19.6.13

ARMINDO RODRIGUES


AVE NEGRA

Estou vazio e estou triste. Quantos enlevados propósitos tantas vezes pus na crispação destas mãos arremessadas e na nudez desta voz me parecem hoje inatingíveis.

Sei que outros sonham os mesmos sonhos que eu sonhei. Mas hoje estou vazio e estou triste. Friamente penso, contra esta tristeza e esta vacuidade, que os meus sonhos são exactos, porque os nutre o exacto sangue de uma fatalidade mortal.

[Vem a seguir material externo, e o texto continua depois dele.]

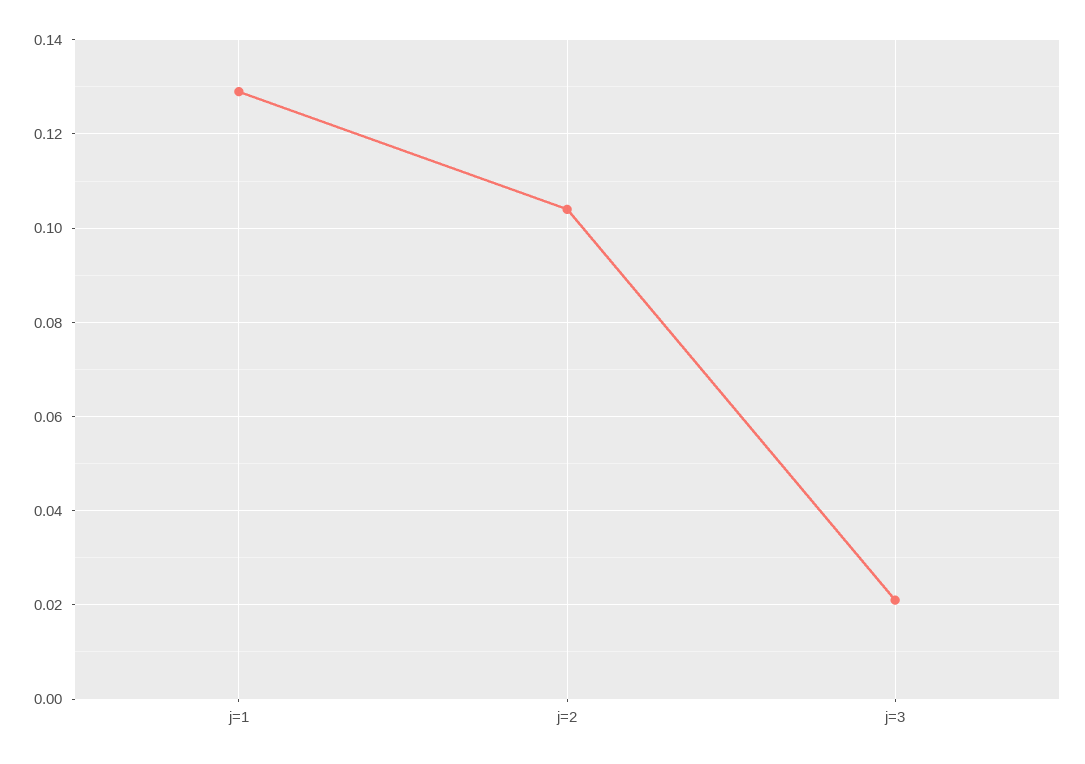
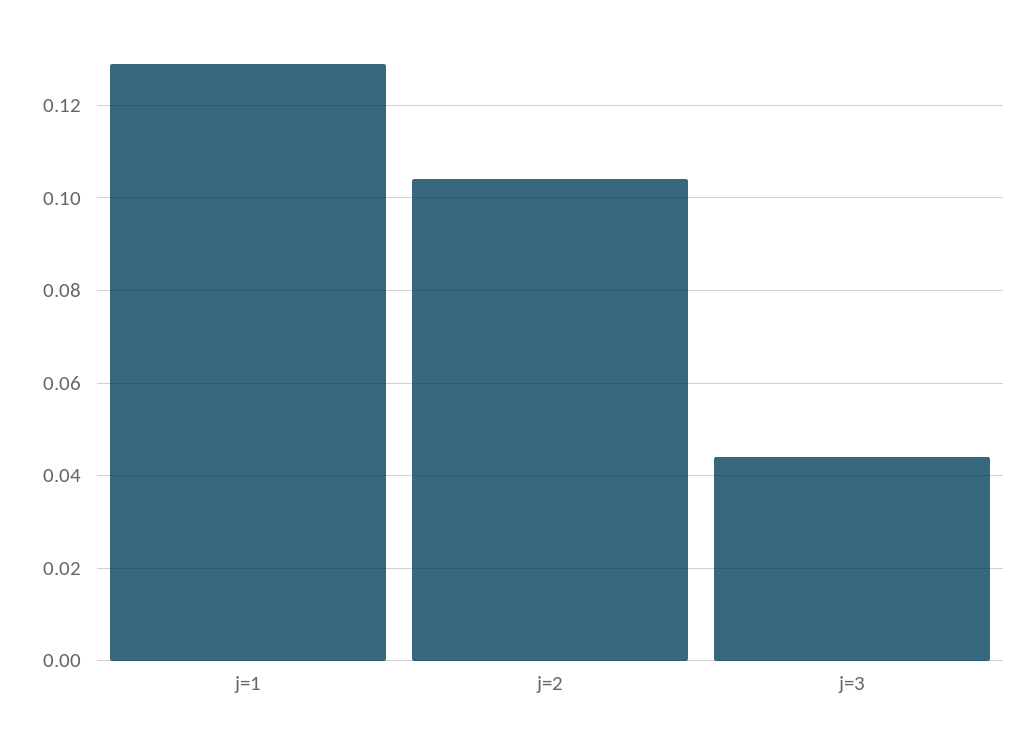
  {
    "j=1": 0.13,
    "j=2": 0.105,
-   "j=3": 0.02
+   "j=3": 0.045
  }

Hoje, porém, nem pensar friamente me serve para deixar de sentir-me vazio e triste. A minha raiva é a mesma, sem remédio. O meu desejo de um mundo mais justo e mais claro é o mesmo, trasbordante. Simplesmente, hoje, estou vazio e estou triste.

Uma ave negra tolda-me o espaço e tolhe-me, e o pior é que não caiu de fora sobre mim, mas foi em mim que se levantou, e de mim se levantou, para me toldar o espaço e me tolher, e nem sequer é uma ave de remorsos ou de arrependimento, vergonhosa, que eu, contudo, pudesse matar.

Estou vazio e estou triste. E nem pela análise mais cruel consigo mais que saber porque não é que estou vazio e que estou triste.